In vista del bicentenario della morte di Franz Schubert, che ricorrerà nel 2028, l'Armida Quartett, una delle più prestigiose formazioni della scena cameristica tedesca, ha annunciato un ambizioso progetto triennale. L'iniziativa è interamente dedicata ai quartetti per archi del grande compositore austriaco e ha preso il via a Napoli, grazie all'ospitalità della storica Associazione Alessandro Scarlatti, presieduta da Oreste de Divitiis.
Il debutto di questo significativo percorso musicale si è tenuto presso la Sala Scarlatti del Conservatorio di Musica San Pietro a Majella.
Il programma inaugurale ha offerto al pubblico l'esecuzione di due opere emblematiche del repertorio schubertiano: il Quartetto in sol minore D. 173, espressione della fase giovanile del compositore, e il monumentale Quartetto in sol maggiore D. 887, spesso definito il suo "testamento cameristico". Come ha sottolineato Tommaso Rossi, direttore artistico dell'Associazione Scarlatti, si tratta di "un progetto di altissimo profilo che impegna una delle formazioni più affermate della scena cameristica europea", di cui l'Associazione ha deciso di "accogliere a Napoli gli esiti, presenti e futuri, ospitando nella nostra programmazione tutte le tappe fino al 2028".
L'itinerario musicale schubertiano dell'Armida Quartett
Il progetto triennale dell'Armida Quartett si articola in diverse tappe, tutte ospitate nell'ambito della stagione dell'Associazione Scarlatti. Dopo l'apertura del 2026, il ciclo proseguirà nel 2027 con l'esecuzione dei quartetti D. 112, D. 87 e il celebre "Rosamunde". La conclusione è prevista per il 2028, anno del bicentenario, con altri tre capolavori: il Quartettsatz D. 703, il Quartetto D. 353 e il celeberrimo "La morte e la fanciulla". L'Armida Quartett, fondato a Berlino nel 2006 dai violinisti Martin Fulda e Wojciech Koprowski, dalla violista Teresa Schwamm e dal violoncellista Peter-Philipp Staemmler, si è rapidamente affermato come una delle realtà più interessanti e apprezzate nel panorama della musica da camera europea, con una particolare predilezione per il repertorio classico e romantico.

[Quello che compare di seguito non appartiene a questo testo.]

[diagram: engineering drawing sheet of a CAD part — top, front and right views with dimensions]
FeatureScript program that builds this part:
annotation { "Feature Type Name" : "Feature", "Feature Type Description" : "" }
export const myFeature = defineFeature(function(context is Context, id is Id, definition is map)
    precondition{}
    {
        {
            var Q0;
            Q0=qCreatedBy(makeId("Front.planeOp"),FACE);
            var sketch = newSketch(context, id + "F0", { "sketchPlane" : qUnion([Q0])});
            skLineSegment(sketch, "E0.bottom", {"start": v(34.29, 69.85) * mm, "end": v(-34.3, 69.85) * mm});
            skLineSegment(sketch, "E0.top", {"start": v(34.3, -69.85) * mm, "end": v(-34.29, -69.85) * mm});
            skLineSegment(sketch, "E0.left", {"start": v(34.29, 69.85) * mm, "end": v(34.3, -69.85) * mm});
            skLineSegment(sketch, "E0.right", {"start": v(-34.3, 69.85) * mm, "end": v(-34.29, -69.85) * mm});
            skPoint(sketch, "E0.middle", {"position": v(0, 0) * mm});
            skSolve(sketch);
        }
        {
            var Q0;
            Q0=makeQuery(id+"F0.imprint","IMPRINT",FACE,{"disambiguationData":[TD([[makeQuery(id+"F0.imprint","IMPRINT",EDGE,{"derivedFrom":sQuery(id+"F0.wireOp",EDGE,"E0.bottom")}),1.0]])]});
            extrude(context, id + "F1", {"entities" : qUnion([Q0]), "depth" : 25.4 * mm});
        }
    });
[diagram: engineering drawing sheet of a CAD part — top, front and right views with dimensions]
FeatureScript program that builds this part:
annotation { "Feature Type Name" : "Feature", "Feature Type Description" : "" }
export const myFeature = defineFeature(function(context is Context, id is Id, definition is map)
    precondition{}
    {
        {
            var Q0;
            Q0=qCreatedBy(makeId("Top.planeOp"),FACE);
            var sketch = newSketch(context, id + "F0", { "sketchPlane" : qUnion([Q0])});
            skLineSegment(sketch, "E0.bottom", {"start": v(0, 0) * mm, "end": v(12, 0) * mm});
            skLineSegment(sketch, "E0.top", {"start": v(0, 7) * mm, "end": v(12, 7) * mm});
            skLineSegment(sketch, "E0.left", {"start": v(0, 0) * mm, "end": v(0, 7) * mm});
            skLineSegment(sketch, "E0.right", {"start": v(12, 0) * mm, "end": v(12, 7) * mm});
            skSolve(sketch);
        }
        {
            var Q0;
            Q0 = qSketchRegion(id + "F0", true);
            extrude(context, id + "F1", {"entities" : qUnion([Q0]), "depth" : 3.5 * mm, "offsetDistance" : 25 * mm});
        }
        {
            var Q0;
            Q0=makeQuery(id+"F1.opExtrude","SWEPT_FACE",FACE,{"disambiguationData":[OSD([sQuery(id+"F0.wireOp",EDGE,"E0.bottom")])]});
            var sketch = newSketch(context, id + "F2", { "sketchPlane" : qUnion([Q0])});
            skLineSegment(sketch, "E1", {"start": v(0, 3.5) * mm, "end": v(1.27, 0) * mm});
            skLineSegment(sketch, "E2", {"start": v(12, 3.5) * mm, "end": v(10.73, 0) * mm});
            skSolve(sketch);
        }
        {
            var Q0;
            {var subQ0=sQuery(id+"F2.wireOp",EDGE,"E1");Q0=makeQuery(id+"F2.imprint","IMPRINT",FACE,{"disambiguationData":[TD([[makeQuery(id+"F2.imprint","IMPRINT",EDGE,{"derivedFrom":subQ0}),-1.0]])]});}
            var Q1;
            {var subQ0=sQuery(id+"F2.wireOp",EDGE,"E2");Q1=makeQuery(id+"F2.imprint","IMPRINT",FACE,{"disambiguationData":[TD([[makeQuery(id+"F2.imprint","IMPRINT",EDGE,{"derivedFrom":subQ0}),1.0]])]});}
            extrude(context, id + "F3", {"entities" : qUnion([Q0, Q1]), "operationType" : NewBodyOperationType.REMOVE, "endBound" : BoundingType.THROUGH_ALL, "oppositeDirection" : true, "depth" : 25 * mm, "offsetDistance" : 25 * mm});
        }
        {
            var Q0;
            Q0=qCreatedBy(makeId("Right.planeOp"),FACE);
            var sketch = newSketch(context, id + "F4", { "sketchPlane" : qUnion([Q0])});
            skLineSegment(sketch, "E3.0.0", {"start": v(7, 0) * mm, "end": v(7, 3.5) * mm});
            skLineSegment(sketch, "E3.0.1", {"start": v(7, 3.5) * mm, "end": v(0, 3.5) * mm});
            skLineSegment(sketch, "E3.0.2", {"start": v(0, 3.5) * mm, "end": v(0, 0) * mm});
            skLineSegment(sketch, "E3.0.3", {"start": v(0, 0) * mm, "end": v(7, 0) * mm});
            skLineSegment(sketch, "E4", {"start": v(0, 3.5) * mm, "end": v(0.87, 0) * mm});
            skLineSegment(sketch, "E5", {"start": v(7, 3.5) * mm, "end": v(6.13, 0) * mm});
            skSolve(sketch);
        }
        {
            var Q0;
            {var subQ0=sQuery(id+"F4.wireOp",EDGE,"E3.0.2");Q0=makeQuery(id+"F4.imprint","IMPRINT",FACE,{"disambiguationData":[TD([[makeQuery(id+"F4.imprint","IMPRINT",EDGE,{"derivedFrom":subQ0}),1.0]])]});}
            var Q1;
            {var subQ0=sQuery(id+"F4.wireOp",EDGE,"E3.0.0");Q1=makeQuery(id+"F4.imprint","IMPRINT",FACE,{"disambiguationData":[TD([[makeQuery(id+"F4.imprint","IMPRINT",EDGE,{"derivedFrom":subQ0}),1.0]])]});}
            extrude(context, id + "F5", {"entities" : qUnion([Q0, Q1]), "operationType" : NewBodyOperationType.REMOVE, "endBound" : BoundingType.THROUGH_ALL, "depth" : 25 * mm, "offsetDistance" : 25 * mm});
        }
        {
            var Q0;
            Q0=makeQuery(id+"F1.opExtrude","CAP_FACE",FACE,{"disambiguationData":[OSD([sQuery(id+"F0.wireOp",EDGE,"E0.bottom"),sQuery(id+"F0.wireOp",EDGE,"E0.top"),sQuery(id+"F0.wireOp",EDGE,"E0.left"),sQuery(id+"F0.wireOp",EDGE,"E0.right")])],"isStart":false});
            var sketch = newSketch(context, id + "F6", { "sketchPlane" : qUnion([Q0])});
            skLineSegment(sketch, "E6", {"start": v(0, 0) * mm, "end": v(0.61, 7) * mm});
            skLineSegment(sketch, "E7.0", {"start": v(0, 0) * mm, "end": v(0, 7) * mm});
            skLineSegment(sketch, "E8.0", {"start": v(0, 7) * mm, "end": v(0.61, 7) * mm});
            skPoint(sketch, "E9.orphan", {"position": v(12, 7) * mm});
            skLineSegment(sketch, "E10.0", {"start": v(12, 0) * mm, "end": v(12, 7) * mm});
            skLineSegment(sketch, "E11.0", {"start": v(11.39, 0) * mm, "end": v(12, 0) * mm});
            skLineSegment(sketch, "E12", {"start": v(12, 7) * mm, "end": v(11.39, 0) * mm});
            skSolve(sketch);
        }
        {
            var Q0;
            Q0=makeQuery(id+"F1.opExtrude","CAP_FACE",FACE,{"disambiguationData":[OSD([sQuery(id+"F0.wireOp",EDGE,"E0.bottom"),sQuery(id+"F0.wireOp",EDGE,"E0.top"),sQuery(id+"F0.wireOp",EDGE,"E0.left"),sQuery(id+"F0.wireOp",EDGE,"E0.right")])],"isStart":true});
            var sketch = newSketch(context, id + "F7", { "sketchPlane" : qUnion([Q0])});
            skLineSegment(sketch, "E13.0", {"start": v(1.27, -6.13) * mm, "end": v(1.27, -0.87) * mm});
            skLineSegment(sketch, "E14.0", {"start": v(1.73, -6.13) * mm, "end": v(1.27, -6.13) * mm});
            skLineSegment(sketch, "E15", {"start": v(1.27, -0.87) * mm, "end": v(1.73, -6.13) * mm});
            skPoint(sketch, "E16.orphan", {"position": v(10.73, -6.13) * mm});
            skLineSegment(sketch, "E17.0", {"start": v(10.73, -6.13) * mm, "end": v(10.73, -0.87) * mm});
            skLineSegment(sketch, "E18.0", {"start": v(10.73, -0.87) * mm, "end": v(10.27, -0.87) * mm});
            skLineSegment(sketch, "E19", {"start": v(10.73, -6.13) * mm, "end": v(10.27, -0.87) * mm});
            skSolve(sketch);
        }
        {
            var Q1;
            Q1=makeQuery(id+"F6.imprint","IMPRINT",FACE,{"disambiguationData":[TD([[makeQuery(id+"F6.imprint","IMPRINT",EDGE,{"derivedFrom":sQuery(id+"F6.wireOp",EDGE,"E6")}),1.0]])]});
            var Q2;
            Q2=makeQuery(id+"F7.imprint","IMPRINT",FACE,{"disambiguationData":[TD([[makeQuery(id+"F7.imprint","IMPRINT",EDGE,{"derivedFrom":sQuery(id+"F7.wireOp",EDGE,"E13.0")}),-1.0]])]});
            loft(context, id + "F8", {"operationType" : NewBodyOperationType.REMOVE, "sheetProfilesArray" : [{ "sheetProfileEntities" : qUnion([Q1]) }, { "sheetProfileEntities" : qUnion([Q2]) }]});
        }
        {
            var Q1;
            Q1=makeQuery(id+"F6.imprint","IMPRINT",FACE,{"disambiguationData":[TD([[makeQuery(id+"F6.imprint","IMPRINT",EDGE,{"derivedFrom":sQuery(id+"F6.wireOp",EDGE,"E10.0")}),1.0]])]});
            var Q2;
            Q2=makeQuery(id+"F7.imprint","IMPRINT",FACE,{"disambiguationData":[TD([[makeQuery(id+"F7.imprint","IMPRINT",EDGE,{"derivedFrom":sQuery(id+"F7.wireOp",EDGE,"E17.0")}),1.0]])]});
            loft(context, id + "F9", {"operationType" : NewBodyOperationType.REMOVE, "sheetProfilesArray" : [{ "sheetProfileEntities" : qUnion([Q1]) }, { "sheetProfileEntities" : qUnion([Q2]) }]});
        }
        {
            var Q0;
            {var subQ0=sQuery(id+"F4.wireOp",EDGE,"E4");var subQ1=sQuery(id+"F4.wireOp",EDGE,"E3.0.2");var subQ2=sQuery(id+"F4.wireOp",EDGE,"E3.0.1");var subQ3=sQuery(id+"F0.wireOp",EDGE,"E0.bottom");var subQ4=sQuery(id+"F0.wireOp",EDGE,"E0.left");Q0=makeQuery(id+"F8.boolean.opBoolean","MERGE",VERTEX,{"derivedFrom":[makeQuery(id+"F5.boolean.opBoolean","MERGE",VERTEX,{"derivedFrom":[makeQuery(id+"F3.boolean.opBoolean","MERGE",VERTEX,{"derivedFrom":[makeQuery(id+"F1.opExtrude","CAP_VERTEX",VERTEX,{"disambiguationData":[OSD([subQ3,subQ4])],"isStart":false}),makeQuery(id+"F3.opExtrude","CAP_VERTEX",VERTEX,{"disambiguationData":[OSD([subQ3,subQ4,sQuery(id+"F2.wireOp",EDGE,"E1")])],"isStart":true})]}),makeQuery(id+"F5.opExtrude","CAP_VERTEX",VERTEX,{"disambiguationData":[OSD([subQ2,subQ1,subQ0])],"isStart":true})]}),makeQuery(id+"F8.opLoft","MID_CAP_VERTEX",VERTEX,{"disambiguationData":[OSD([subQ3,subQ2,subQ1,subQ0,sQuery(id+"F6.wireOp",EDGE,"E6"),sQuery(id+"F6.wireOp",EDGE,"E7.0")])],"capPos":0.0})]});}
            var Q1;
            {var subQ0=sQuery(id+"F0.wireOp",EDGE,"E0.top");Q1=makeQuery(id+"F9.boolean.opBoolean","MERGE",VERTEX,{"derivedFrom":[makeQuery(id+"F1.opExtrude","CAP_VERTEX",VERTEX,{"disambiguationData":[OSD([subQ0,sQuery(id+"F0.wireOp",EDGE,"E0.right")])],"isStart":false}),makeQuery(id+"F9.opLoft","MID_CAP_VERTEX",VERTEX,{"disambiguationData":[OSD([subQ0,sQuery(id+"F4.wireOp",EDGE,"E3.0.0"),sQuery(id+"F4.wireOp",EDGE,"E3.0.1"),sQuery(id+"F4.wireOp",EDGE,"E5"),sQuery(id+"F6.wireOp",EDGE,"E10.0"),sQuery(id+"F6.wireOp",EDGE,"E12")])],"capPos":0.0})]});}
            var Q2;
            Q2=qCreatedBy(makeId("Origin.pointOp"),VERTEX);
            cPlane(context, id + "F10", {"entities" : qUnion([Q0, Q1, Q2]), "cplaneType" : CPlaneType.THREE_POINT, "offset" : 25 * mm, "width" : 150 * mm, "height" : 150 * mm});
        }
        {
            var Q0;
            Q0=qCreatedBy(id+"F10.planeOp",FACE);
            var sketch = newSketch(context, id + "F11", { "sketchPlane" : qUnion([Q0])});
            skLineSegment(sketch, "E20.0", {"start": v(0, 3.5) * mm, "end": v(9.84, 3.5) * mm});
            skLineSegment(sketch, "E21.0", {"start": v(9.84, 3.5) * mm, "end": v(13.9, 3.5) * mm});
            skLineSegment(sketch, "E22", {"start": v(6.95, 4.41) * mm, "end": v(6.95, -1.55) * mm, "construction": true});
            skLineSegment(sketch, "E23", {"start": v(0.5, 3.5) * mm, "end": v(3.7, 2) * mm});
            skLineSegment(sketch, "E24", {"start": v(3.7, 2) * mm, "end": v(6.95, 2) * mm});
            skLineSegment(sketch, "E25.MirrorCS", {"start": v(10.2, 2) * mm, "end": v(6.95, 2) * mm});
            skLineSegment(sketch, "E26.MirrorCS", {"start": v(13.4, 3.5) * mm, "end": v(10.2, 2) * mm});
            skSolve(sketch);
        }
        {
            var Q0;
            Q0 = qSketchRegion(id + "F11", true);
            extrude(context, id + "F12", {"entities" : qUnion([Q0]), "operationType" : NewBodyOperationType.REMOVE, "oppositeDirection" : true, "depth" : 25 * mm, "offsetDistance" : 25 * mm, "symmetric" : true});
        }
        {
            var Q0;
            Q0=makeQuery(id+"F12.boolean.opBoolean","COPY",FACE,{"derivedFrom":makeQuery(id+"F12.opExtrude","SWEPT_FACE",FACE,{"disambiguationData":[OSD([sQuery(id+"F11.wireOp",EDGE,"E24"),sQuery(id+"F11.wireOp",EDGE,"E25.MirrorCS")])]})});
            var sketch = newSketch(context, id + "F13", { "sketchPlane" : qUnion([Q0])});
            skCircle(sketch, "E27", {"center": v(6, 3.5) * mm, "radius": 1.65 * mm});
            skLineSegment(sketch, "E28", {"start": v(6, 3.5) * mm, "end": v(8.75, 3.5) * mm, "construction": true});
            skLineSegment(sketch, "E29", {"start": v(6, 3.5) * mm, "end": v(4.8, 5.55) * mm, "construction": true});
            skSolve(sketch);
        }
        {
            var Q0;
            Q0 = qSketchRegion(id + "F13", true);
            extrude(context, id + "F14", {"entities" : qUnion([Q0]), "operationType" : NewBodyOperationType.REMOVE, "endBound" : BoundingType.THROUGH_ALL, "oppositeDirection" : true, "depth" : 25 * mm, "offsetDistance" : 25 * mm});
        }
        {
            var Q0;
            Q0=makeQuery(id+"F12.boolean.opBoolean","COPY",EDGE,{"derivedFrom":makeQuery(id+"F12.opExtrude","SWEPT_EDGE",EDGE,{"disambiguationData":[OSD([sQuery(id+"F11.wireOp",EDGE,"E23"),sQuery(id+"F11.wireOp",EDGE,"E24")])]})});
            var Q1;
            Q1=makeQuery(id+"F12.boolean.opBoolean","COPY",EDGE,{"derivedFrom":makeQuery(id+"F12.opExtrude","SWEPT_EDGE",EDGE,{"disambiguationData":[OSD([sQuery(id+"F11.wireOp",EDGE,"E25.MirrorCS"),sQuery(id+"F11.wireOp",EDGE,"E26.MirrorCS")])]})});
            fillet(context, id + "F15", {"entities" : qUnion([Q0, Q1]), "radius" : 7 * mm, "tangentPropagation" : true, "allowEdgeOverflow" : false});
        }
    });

Nel corso della presentazione del progetto, Tommaso Rossi ha evidenziato l'importanza dei quartetti per archi nella produzione di Schubert. In queste opere, il compositore sviluppò molte delle idee centrali della sua musica: l'intenso lirismo, i contrasti tra luce e ombra, le improvvise modulazioni e i cambi espressivi. Queste caratteristiche, ha aggiunto Rossi, lo rendono un compositore "attualissimo e, per certi versi, rivoluzionario", capace di parlare ancora oggi al pubblico con una forza espressiva straordinaria.
L'Associazione Scarlatti: un secolo di musica a Napoli
L'Associazione Alessandro Scarlatti rappresenta un pilastro fondamentale del panorama musicale napoletano fin dalla sua fondazione nel 1919.
Nata con l'obiettivo di promuovere la musica da camera e sinfonica, l'istituzione ha offerto nel corso dei decenni un palcoscenico a interpreti di fama internazionale e a talenti emergenti. Le sue stagioni concertistiche, organizzate in collaborazione con il Conservatorio di San Pietro a Majella, contribuiscono da oltre un secolo alla vitalità culturale del territorio, con una costante attenzione alla valorizzazione del repertorio classico e cameristico.
Oggi, le attività dell'Associazione hanno sede stabile proprio presso il Conservatorio, che si conferma un fulcro della vita musicale partenopea. L'iniziativa dell'Armida Quartett si inserisce perfettamente in questa lunga e prestigiosa tradizione, offrendo al pubblico di Napoli e ai visitatori della città un'opportunità unica di seguire, attraverso più stagioni, un percorso di approfondimento tra le opere schubertiane più significative, testimonianza della maturità cameristica europea.